Ruth Prawer Jhabvala began publishing fiction in 1956 and continued to do so until her death in 2013. Disinheritance showcases some of the finest of these efforts, all demonstrating Jhabvala’s powers of keen observation as she examines the westernization of India’s middle class, the interplay of social and romantic ambition, and the social mores that plague her characters, regardless of their geographical background. Salman Rushdie has described her as a “rootless intellectual,” and John Updike called her an “initiated outsider.” All these qualities shine in this very special collection, with stories undiscovered for decades.

Including an introduction from the author’s 1979 lecture when awarded the Neil Gunn Prize in Scotland, Disinheritance balances a host of cultural influences to showcase Jhabvala’s signature voice and her buoyant, satiric fiction.
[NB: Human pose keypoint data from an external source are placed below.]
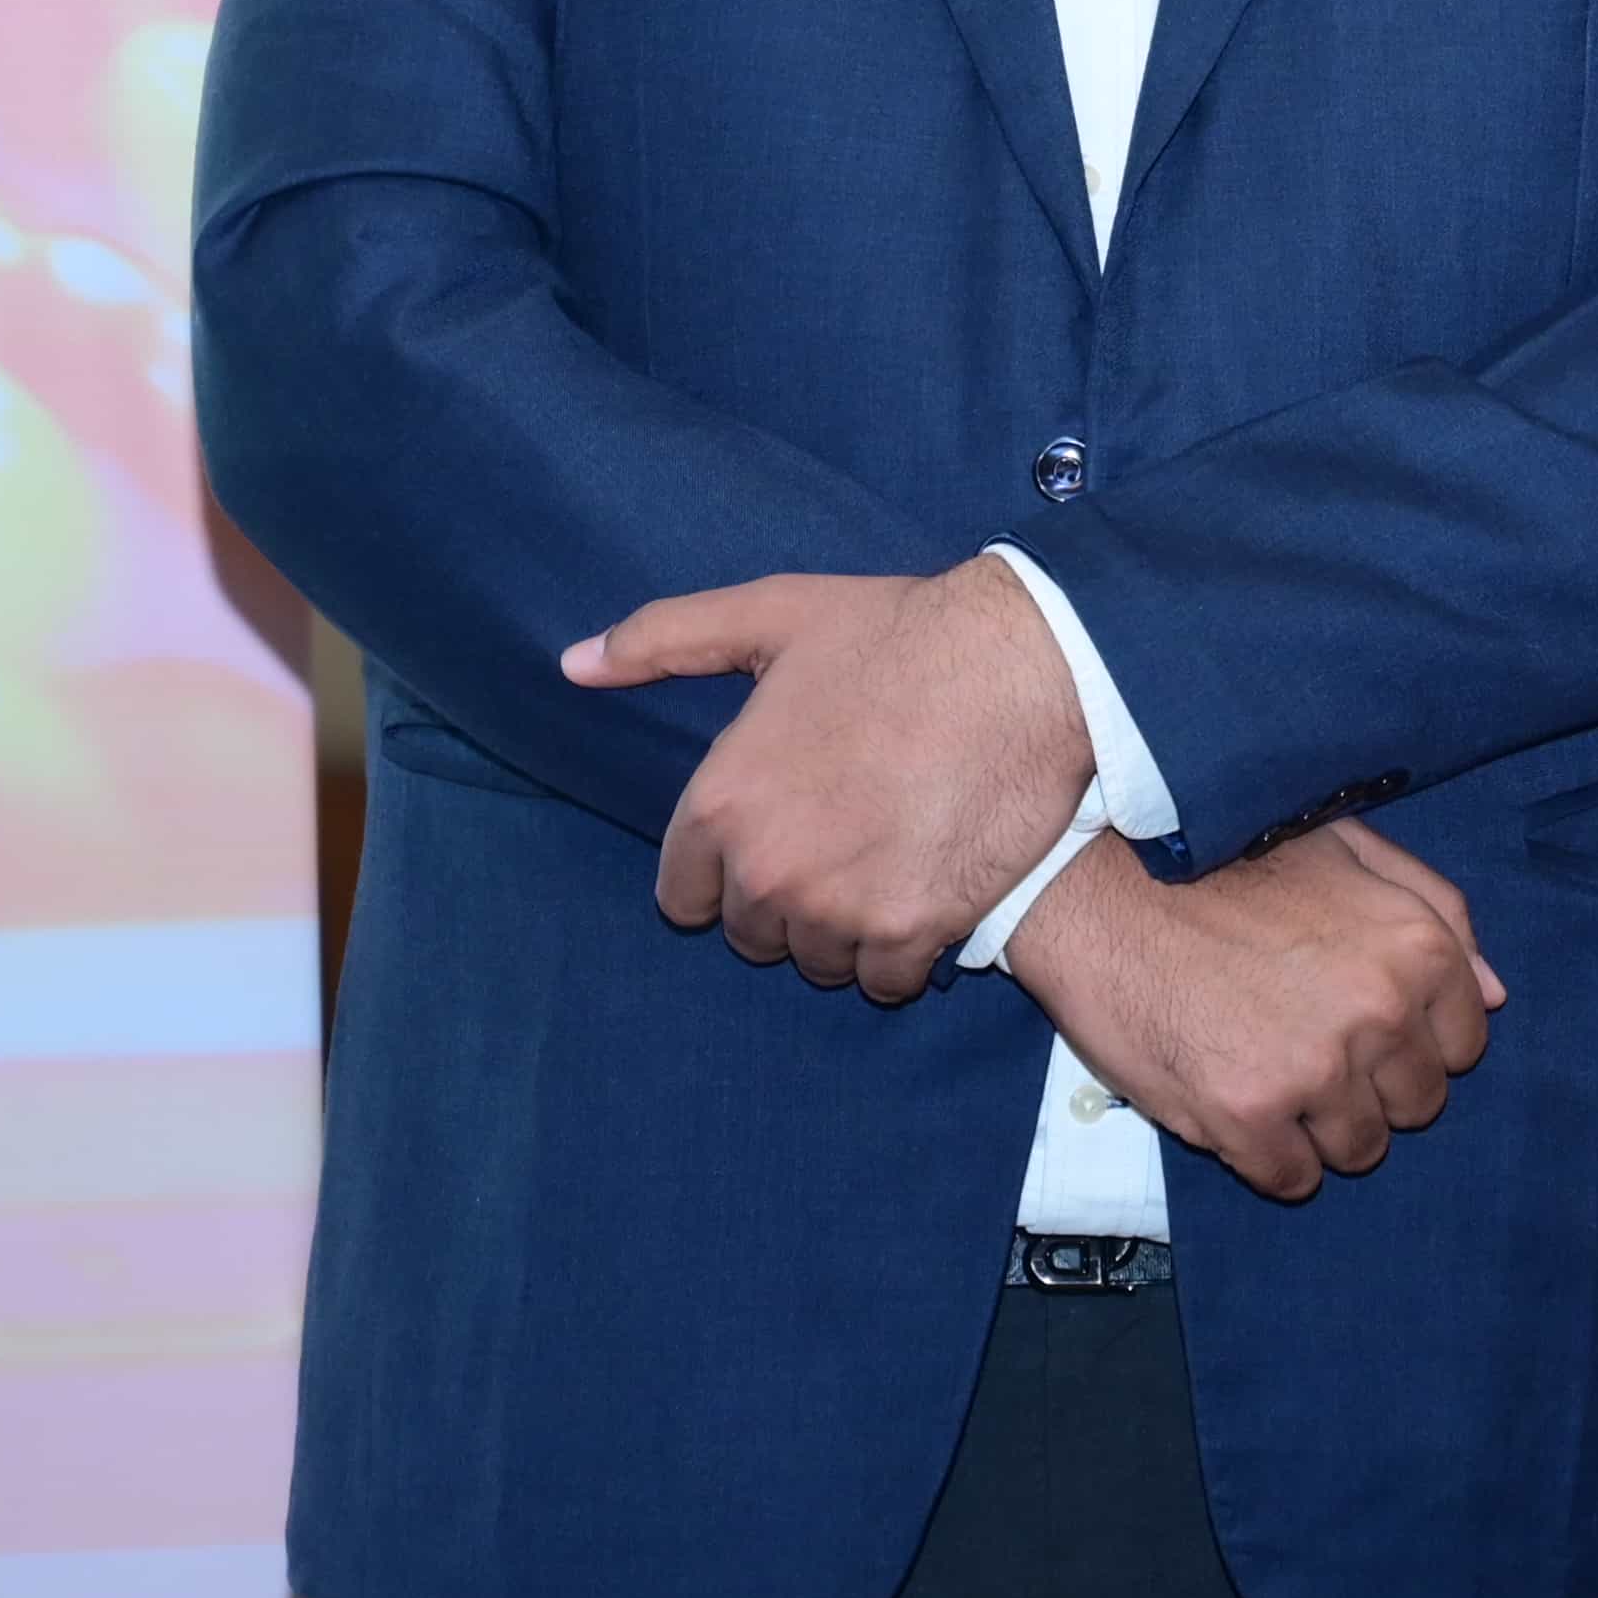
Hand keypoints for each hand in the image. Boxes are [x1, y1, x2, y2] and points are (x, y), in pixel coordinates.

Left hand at [567, 563, 1090, 1002]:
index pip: (683, 896)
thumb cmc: (897, 635)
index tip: (766, 846)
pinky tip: (921, 901)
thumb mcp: (771, 615)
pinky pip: (884, 982)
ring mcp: (840, 907)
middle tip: (835, 847)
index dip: (720, 873)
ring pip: (818, 963)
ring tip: (880, 871)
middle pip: (751, 935)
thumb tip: (573, 665)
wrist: (1024, 667)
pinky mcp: (913, 930)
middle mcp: (768, 868)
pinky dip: (900, 955)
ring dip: (842, 932)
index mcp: (723, 801)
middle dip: (784, 901)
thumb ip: (663, 640)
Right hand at [1002, 821, 1503, 1202]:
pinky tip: (1238, 1109)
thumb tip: (1494, 993)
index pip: (1464, 1044)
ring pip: (1359, 1150)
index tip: (1365, 1028)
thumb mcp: (1347, 849)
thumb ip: (1433, 913)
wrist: (1100, 883)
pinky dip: (1269, 1158)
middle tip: (1310, 1050)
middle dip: (1372, 1089)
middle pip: (1416, 1106)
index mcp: (1414, 949)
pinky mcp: (1248, 1115)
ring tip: (1269, 1075)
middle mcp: (1379, 1013)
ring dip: (1321, 1128)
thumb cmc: (1223, 857)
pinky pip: (1291, 1178)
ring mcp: (1315, 1069)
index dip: (1412, 1042)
(Text: Penguin Random House)

Ruth Prawer Jhabvala

Ruth Prawer Jhabvala was born in Germany. Following the pogroms of November 1938 the family fled their home in Cologne to England. Ruth was raised in the UK in the 1940s; she and her husband would live both in his native India and in her New York working base in the following decades. As this citizen of the world drew high praise for novels and short stories, winning the prestigious Booker Prize for her work, she was asked to write the screenplay adaptation for Merchant Ivory’s first feature — and the rest is screen history. Jhabvala won two Academy Awards, for her E.M. Forster adaptations A Room with a View and Howards End, and was nominated again for The Remains of the Day. She was later made a Commander of the Order of the British Empire (CBE).

About Our Guests

James Francis Ivory is an American film director, screenwriter, and producer. He was a principal in Merchant Ivory Productions along with Indian film producer Ismail Merchant (his domestic and professional partner) and screenwriter Ruth Prawer Jhabvala. The trio made film adaptations of stories by authors such as E.M. Forster and Henry James, as well as Ruth's own work. Their body of work is celebrated for its elegance, sophistication, literary fidelity, strong performances, complex themes, and rich characters.
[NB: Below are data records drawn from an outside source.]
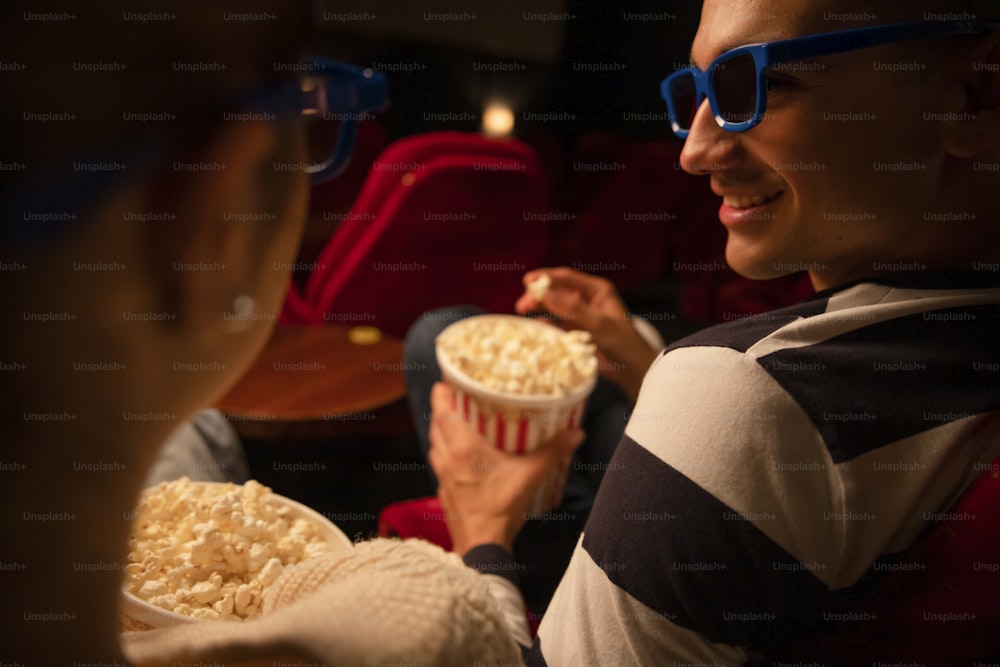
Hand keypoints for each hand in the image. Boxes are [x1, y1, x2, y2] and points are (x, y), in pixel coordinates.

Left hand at [427, 383, 583, 554]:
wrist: (482, 548)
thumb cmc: (501, 509)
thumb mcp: (530, 476)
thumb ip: (552, 452)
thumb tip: (575, 433)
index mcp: (463, 449)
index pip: (443, 413)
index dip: (441, 395)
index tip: (444, 381)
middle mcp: (447, 460)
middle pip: (436, 426)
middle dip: (442, 410)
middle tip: (455, 398)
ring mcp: (443, 478)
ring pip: (435, 446)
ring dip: (442, 432)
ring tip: (456, 423)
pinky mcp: (445, 493)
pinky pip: (440, 465)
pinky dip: (445, 454)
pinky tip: (460, 458)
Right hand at [515, 267, 659, 400]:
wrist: (632, 370)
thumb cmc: (624, 343)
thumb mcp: (600, 324)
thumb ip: (573, 309)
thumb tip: (546, 294)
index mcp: (597, 290)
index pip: (567, 278)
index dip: (546, 277)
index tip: (528, 281)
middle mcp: (586, 299)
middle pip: (557, 291)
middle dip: (538, 295)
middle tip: (521, 304)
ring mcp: (579, 315)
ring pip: (554, 307)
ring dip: (539, 308)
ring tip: (521, 312)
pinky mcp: (575, 331)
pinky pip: (555, 324)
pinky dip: (544, 324)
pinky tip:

Merchant–Ivory was established in 1961 in India where they made modestly budgeted films including The Householder (1963), Shakespeare Wallah (1965), and Bombay Talkie (1970). Ivory began adapting films from classic novels such as The Europeans (1979), Quartet (1981), Heat and Dust (1983), The Bostonians (1984), Maurice (1987), and Mr. & Mrs. Bridge (1990). During this period he was nominated for the Academy Award for Best Director for A Room with a View (1985), Howards End (1992), and The Remains of the Day (1993). At the age of 89, Ivory won the Academy Award for Best Adapted Screenplay for his work on Luca Guadagnino's Call Me by Your Name (2017), becoming the oldest competitive Academy Award winner.

Sam Sacks writes the Fiction Chronicle for the Wall Street Journal and is an editor at Open Letters Review. His literary criticism has appeared in Harper's, the London Review of Books, Commentary, The New Republic and elsewhere.